Ingredients:

  • 4 (6 oz / 170g each) Salmon Fillets, skin on or off
  • 2 Tbsp Olive Oil
  • Salt & Black Pepper, To taste
  • 1 lb Fettuccine or Linguine
  • 1 Tbsp Kosher Salt (for boiling water)
  • 8 Tbsp (1 stick) Unsalted Butter, cut into cubes
  • 4 cloves Freshly minced Garlic
  • 2 cups Heavy Cream
  • 1 cup, tightly packed Freshly Grated Parmesan Reggiano
  • Zest From 1/2 medium Lemon
  • 3 Tbsp Fresh Dill, finely chopped, divided
  • 1 Tbsp Fresh Chives, finely chopped, for garnish
  • 1/2 to 3/4 cup Reserved Pasta Water

Instructions:

  1. Prep Ingredients: Pat the salmon fillets dry and season generously with salt and pepper. Finely mince the garlic and chop the fresh herbs. Grate the Parmesan and set aside.
  2. Boil the Pasta: Bring the stockpot of salted water to a rolling boil. Add the fettuccine and cook according to package directions until perfectly al dente (usually 8-10 minutes).
  3. Reserve Water: Just before draining, scoop out at least 1 cup (240ml) of the starchy pasta cooking water.
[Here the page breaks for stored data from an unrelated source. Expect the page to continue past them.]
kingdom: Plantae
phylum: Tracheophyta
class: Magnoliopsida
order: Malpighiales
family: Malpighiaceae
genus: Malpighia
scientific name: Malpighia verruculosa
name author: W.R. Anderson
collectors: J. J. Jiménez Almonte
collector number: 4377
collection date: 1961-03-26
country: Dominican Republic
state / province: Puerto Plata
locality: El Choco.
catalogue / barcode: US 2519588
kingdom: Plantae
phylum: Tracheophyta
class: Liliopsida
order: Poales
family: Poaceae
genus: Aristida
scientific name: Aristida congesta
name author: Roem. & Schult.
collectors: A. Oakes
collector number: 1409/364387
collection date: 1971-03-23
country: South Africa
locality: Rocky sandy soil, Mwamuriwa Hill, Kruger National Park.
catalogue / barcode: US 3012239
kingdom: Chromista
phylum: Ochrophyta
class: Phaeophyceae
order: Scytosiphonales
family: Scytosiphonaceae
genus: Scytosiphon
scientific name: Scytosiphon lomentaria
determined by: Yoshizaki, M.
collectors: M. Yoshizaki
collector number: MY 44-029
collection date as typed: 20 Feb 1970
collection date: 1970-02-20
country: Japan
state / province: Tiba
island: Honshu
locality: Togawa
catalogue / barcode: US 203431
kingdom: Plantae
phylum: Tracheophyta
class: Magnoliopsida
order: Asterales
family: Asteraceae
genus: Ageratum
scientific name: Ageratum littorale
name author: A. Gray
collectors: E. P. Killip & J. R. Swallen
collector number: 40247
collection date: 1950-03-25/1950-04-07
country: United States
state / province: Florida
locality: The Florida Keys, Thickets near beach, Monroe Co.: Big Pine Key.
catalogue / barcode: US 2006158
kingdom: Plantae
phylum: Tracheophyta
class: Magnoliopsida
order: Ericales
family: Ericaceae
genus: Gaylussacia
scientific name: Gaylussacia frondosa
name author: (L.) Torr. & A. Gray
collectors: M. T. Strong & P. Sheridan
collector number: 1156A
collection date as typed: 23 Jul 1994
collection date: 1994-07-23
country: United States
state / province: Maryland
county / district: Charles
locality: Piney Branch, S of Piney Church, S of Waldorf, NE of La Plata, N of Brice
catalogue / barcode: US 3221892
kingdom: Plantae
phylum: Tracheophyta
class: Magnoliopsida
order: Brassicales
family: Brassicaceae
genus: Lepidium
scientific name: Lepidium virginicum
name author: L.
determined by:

Drain the pasta and set aside.
  4. Sear the Salmon: Heat the olive oil in the large skillet over medium-high heat. Once shimmering, place the salmon fillets skin-side down (if using skin-on).
  5. Cook and Flake: Sear for 4–5 minutes until the skin is crisp and a strong crust has formed. Flip and cook for another 2–4 minutes until the internal temperature reaches 145°F (63°C). Transfer the salmon to a plate. Once slightly cooled, flake the fish into large, rustic pieces, discarding the skin. Wipe the skillet clean.
  6. Sauté the Aromatics: Reduce the heat to medium-low. Add the butter to the skillet. Once melted, add the minced garlic and sauté gently for 1 minute until fragrant (do not let the garlic brown).
  7. Add Cream: Pour in the heavy cream and bring the mixture to a very gentle simmer. Immediately reduce the heat to the lowest setting. Cook for 3–4 minutes until slightly thickened.
  8. Emulsify (The Critical Step): Remove the pan completely from the heat source. Whisk in the Parmesan, a small handful at a time, incorporating fully before adding more. This ensures a smooth emulsion.
  9. Flavor Finish: Stir in the lemon zest and two tablespoons of chopped dill. Season with salt and pepper to taste.
  10. Toss the Pasta: Return the sauce pan to the lowest possible heat setting. Add the drained pasta to the sauce.
  11. Adjust Consistency: Toss to coat, adding the reserved pasta water, 1/4 cup (60ml) at a time, until the sauce clings beautifully to the pasta.
  12. Fold in Salmon: Gently fold in the flaked salmon pieces, being careful not to break them up entirely. Heat for just 30 seconds to warm through.
  13. Serve: Serve immediately, topped with the remaining fresh dill and chives.